Known transient SSH transport interruptions are retried with a short, platform-neutral message. Raw platform diagnostics are shown only when the connection finally fails, so a provider's temporary SSH control-plane noise does not become the normal OpenAlice experience.

Managed and User-Owned Source

The default managed checkout is maintained by OpenAlice:

  • a missing checkout is cloned atomically after consent;
  • a clean branch checkout is compared with its selected upstream on reconnect;
  • an available fast-forward is shown in the plan, then applied with a Server restart and source rebuild;
  • tracked local changes block the managed update instead of being overwritten.

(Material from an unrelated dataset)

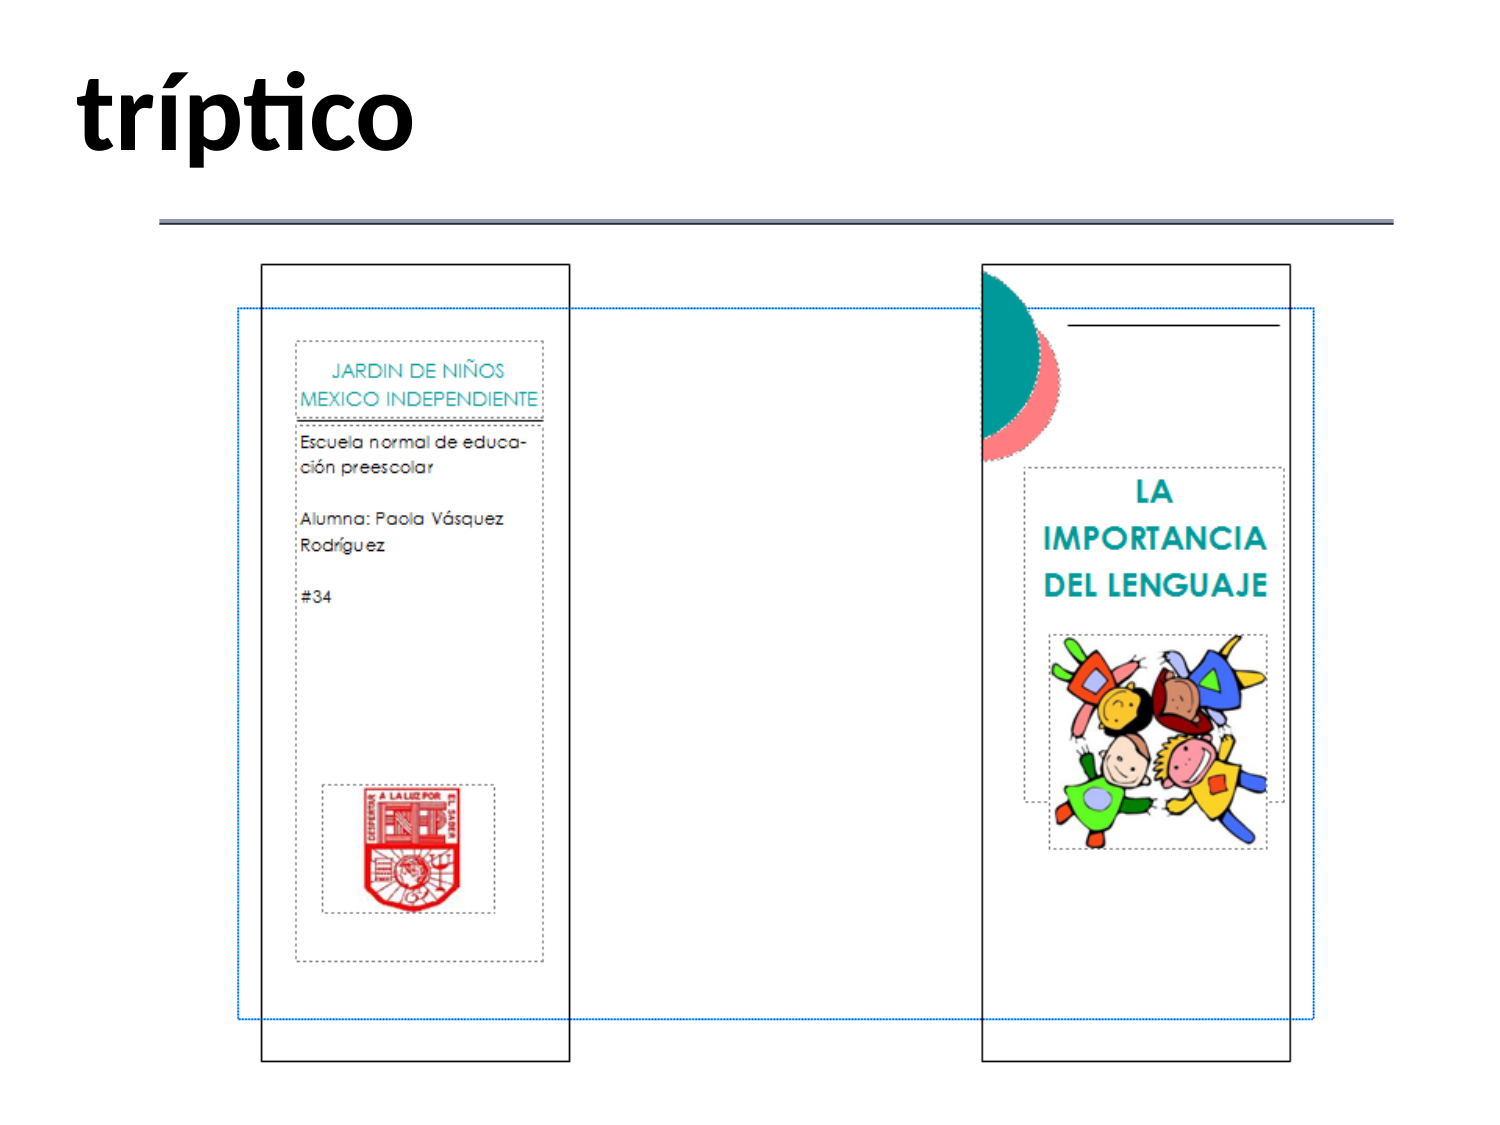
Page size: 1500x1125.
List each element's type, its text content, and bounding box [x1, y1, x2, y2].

picture [159, 219, 1394, 1095]
text_box tríptico [61, 30, 432, 181]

For development or a deliberately pinned checkout, pass your own absolute path:

openalice remote openalice-box \
  --app-dir /srv/OpenAlice

If that path does not exist, the plan can clone the selected source there. If it already contains OpenAlice, it remains user-owned: managed remote prepares and starts it but does not fetch, switch, reset, or overwrite it. A path that exists but is not an OpenAlice checkout is refused.

Useful variations:

# Keep one explicit browser origin.
openalice remote openalice-box --local-port 49891

# Print the URL without opening a browser.
openalice remote openalice-box --no-open

# Use an identity without an SSH config alias.
openalice remote alice@server.example.com \
  --identity ~/.ssh/id_ed25519

# Put durable state and the managed source on a mounted volume.
openalice remote openalice-box \
  --home /data/openalice-home

Security and Persistence

  • Never publish remote port 47331 directly for the SSH path.
  • Never set OPENALICE_DISABLE_AUTH=1 for remote access.
  • Use a least-privilege remote account and normal SSH host-key discipline.
  • Provider credentials, Workspace history, files, and Agent state live under the remote home; the browser is not a backup.
  • For an ephemeral VM or container, place --home on persistent storage. The managed source then follows that home onto the same volume.
  • A platform replacement can reattach a volume whose Guardian lock names the removed machine. OpenAlice refuses cross-machine takeover automatically; confirm the previous instance is gone before following the operator recovery guidance in [[docs/remote-access.md]].

Docker Is a First-Class Alternative

Choose Docker when the container image, volume, healthcheck, bundled Agent runtimes, and HTTPS/private-proxy lifecycle are benefits rather than overhead:

docker compose up -d --build
docker compose ps

The Docker image is not deprecated by managed remote, and remote users are not expected to wrap their SSH host in Docker. Both surfaces run the same Guardian/Alice product with different operational ownership. Continue with [[docs/docker-deployment.md]] for authentication, backups, upgrades, and the full container acceptance contract.